*Set task*
Pictures appear in the records below; write out everything else exactly.
......
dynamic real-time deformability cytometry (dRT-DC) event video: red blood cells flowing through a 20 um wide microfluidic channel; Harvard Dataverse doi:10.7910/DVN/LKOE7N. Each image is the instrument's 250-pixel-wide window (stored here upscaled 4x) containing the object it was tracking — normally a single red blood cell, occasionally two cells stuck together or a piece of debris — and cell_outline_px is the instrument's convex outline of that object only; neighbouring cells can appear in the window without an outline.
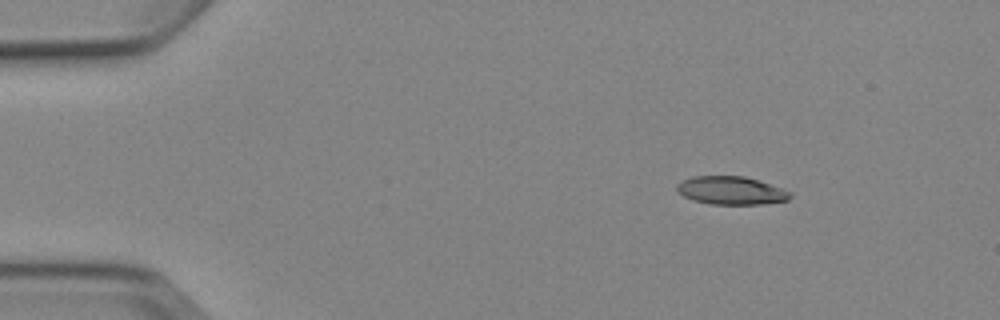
{"species": "Egyptian fruit bat (a non-hibernating species)", "species_latin": "Rousettus aegyptiacus", "temperature_condition": "cold", "stored_images_in_passage": 7, "camera_frame_rate_fps": 3000, "um_per_image_px": 0.085, "animal": {"sex": "female"}, "frame": {"image": 1, "passage_image": 2, "time_ms": 2.0, "image_size_px": [1000, 320], "cell_outline_px": [[792, 196], [788, 200], [764, 204], [712, 204], [692, 200], [676, 192], [676, 184], [692, 176], [744, 176], [784, 188], [792, 192]], "centroid_in_image_um": [62.16, 16.19], "position_along_channel_um": 22.8, "area_um2": 18.73}}
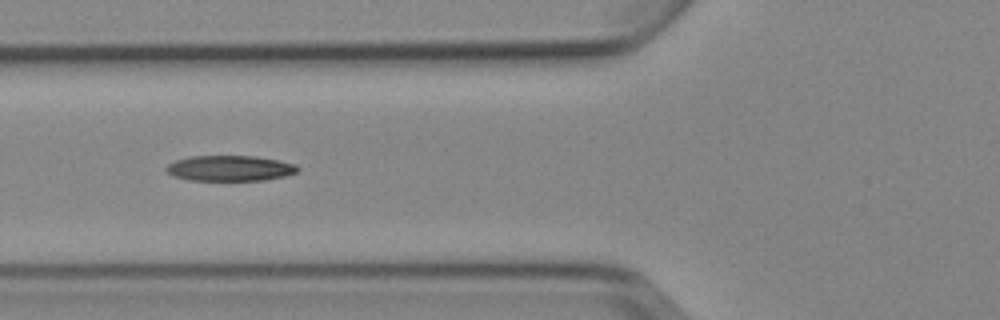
{"frame": {"image": 2, "passage_image": 6, "time_ms": 6.333, "image_size_px": [1000, 320], "cell_outline_px": [[300, 168], [296, 172], [284, 176], [264, 180], [188, 180], [172, 176], [164, 168], [168, 164], [176, 160], [188, 156], [256, 156], [280, 160], [296, 164]], "centroid_in_image_um": [19.53, 14.29], "position_along_channel_um": 106.3, "area_um2": 19.65}}
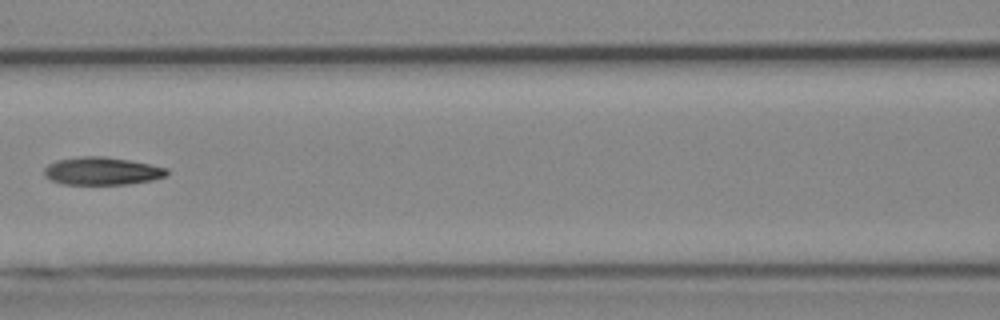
{"frame": {"image": 3, "passage_image": 7, "time_ms": 7.667, "image_size_px": [1000, 320], "cell_outline_px": [[168, 176], [152, 180], [128, 184], [64, 184], [52, 180], [44, 176], [44, 168], [48, 164], [56, 160], [80, 156], [104, 156], [128, 160], [168, 168]], "centroid_in_image_um": [8.66, 14.53], "position_along_channel_um": 157.9, "area_um2": 19.88}}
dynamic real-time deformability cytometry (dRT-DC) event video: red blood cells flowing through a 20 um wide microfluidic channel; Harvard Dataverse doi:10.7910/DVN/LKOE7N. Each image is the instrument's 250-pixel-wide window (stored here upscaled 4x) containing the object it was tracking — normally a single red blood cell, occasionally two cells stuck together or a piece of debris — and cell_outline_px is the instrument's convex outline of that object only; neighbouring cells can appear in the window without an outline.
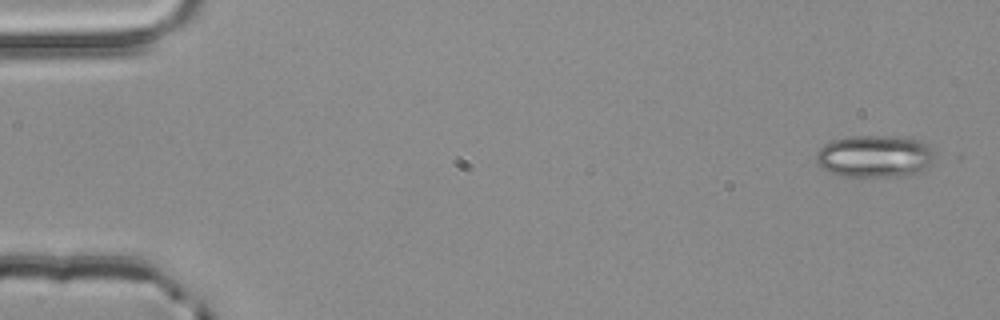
{"species": "common noctule bat (a hibernating species)", "species_latin": "Nyctalus noctula", "temperature_condition": "room temperature", "stored_images_in_passage": 4, "camera_frame_rate_fps": 3000, "um_per_image_px": 0.085, "animal": {"sex": "male", "body_mass_g": 20.4}, "frame": {"image": 1, "passage_image": 1, "time_ms": 0.0, "image_size_px": [1000, 320], "cell_outline_px": [[932, 160], [924, 168], [916, 172], [904, 176], [840, 176], [828, 172], [820, 168], [816, 164], [816, 152], [824, 144], [832, 140], [848, 136], [904, 136], [924, 140], [928, 144], [932, 152]], "centroid_in_image_um": [74.3, 13.26], "position_along_channel_um": 10.7, "area_um2": 29.42}}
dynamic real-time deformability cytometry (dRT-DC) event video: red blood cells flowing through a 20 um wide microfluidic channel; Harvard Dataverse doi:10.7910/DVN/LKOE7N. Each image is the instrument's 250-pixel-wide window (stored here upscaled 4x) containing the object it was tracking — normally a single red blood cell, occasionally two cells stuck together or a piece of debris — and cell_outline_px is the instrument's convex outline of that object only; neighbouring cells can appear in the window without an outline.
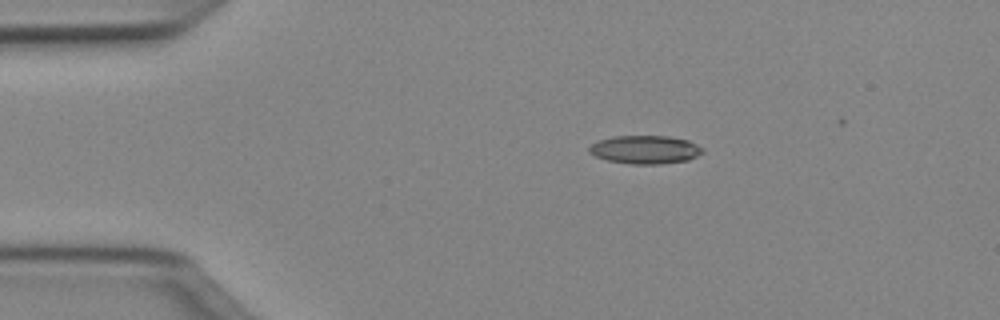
{"species": "Egyptian fruit bat (a non-hibernating species)", "species_latin": "Rousettus aegyptiacus", "temperature_condition": "cold", "stored_images_in_passage": 36, "camera_frame_rate_fps": 3000, "um_per_image_px": 0.085, "animal": {"sex": "female"}, "frame": {"image": 1, "passage_image": 1, "time_ms": 0.0, "image_size_px": [1000, 320], "cell_outline_px": [[704, 152], [688, 160], [660, 164], [632, 164], [608, 160], [596, 156], [588, 152], [588, 148], [592, 144], [600, 140], [612, 136], [668, 136], [688, 140], [704, 148]], "centroid_in_image_um": [54.85, 12.71], "position_along_channel_um": 30.1, "area_um2": 18.67}}
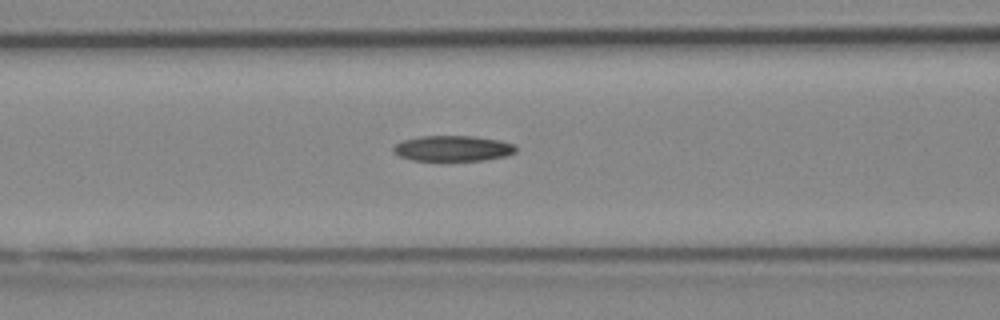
{"frame": {"image": 2, "passage_image": 12, "time_ms": 3.667, "image_size_px": [1000, 320], "cell_outline_px": [[516, 152], [508, 156], [484, 160], [444, 164], [412, 160], [400, 156], [392, 152], [392, 148], [396, 144], [404, 140], [420, 136], [472, 136], [500, 140], [516, 144]], "centroid_in_image_um": [38.5, 12.67], "position_along_channel_um": 128.1, "area_um2": 19.36}}
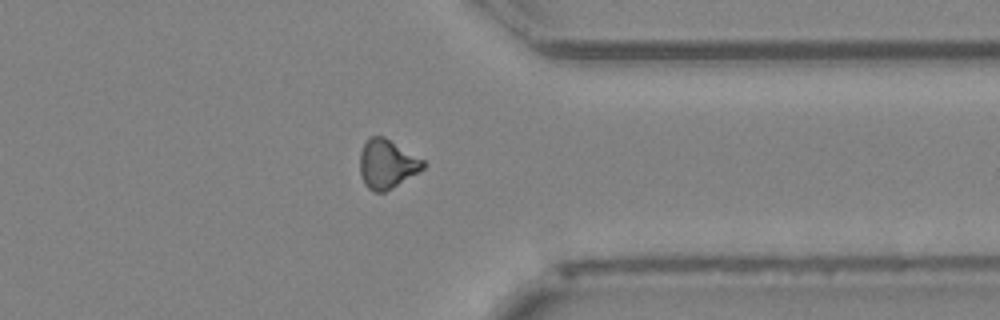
......
*Final result*
dynamic real-time deformability cytometry (dRT-DC) event video: red blood cells flowing through a 20 um wide microfluidic channel; Harvard Dataverse doi:10.7910/DVN/LKOE7N. Each image is the instrument's 250-pixel-wide window (stored here upscaled 4x) containing the object it was tracking — normally a single red blood cell, occasionally two cells stuck together or a piece of debris — and cell_outline_px is the instrument's convex outline of that object only; neighbouring cells can appear in the window without an outline.
{"species": "Egyptian fruit bat (a non-hibernating species)", "species_latin": "Rousettus aegyptiacus", "temperature_condition": "cold", "stored_images_in_passage": 7, "camera_frame_rate_fps": 3000, "um_per_image_px": 0.085, "animal": {"sex": "female"}, "frame": {"image": 1, "passage_image": 2, "time_ms": 2.0, "image_size_px": [1000, 320], "cell_outline_px": [[792, 196], [788, 200], [764, 204], [712, 204], [692, 200], [676, 192], [676, 184], [692, 176], [744, 176], [784, 188], [792, 192]], "centroid_in_image_um": [62.16, 16.19], "position_along_channel_um": 22.8, "area_um2": 18.73}}
{"frame": {"image": 2, "passage_image": 6, "time_ms": 6.333, "image_size_px": [1000, 320], "cell_outline_px": [[300, 168], [296, 172], [284, 176], [264, 180], [188, 180], [172, 176], [164, 168], [168, 164], [176, 160], [188, 156], [256, 156], [280, 160], [296, 164]], "centroid_in_image_um": [19.53, 14.29], "position_along_channel_um": 106.3, "area_um2": 19.65}}
{"frame": {"image": 3, "passage_image": 7, "time_ms": 7.667, "image_size_px": [1000, 320], "cell_outline_px": [[168, 176], [152, 180], [128, 184], [64, 184], [52, 180], [44, 176], [44, 168], [48, 164], [56, 160], [80, 156], [104, 156], [128, 160], [168, 168]], "centroid_in_image_um": [8.66, 14.53], "position_along_channel_um": 157.9, "area_um2": 19.88}}
dynamic real-time deformability cytometry (dRT-DC) event video: red blood cells flowing through a 20 um wide microfluidic channel; Harvard Dataverse doi:10.7910/DVN/LKOE7N. Each image is the instrument's 250-pixel-wide window (stored here upscaled 4x) containing the object it was tracking — normally a single red blood cell, occasionally two cells stuck together or a piece of debris — and cell_outline_px is the instrument's convex outline of that object only; neighbouring cells can appear in the window without an outline.
{"species": "common noctule bat (a hibernating species)", "species_latin": "Nyctalus noctula", "temperature_condition": "room temperature", "stored_images_in_passage": 4, "camera_frame_rate_fps": 3000, "um_per_image_px": 0.085, "animal": {"sex": "male", "body_mass_g": 20.4}, "frame": {"image": 1, "passage_image": 1, "time_ms": 0.0, "image_size_px": [1000, 320], "cell_outline_px": [[932, 160], [924, 168], [916, 172], [904, 176], [840, 176], [828, 172], [820, 168], [816, 164], [816, 152], [824, 144], [832, 140], [848, 136], [904, 136], [924, 140], [928, 144], [932, 152]], "centroid_in_image_um": [74.3, 13.26], "position_along_channel_um": 10.7, "area_um2": 29.42}}
dynamic real-time deformability cytometry (dRT-DC) event video: red blood cells flowing through a 20 um wide microfluidic channel; Harvard Dataverse doi:10.7910/DVN/LKOE7N. Each image is the instrument's 250-pixel-wide window (stored here upscaled 4x) containing the object it was tracking — normally a single red blood cell, occasionally two cells stuck together or a piece of debris — and cell_outline_px is the instrument's convex outline of that object only; neighbouring cells can appear in the window without an outline.
{"species": "Egyptian fruit bat (a non-hibernating species)", "species_latin": "Rousettus aegyptiacus", "temperature_condition": "cold", "stored_images_in_passage": 36, "camera_frame_rate_fps": 3000, "um_per_image_px": 0.085, "animal": {"sex": "female"}, "frame": {"image": 1, "passage_image": 1, "time_ms": 0.0, "image_size_px": [1000, 320], "cell_outline_px": [[704, 152], [688, 160], [660, 164], [632, 164], [608, 160], [596, 156], [588, 152], [588, 148], [592, 144], [600, 140], [612, 136], [668, 136], [688, 140], [704, 148]], "centroid_in_image_um": [54.85, 12.71], "position_along_channel_um": 30.1, "area_um2": 18.67}}
{"frame": {"image": 2, "passage_image": 12, "time_ms": 3.667, "image_size_px": [1000, 320], "cell_outline_px": [[516, 152], [508, 156], [484, 160], [444, 164], [412, 160], [400, 156], [392, 152], [392, 148], [396, 144], [404, 140], [420, 136], [472, 136], [500, 140], [516, 144]], "centroid_in_image_um": [38.5, 12.67], "position_along_channel_um": 128.1, "area_um2": 19.36}}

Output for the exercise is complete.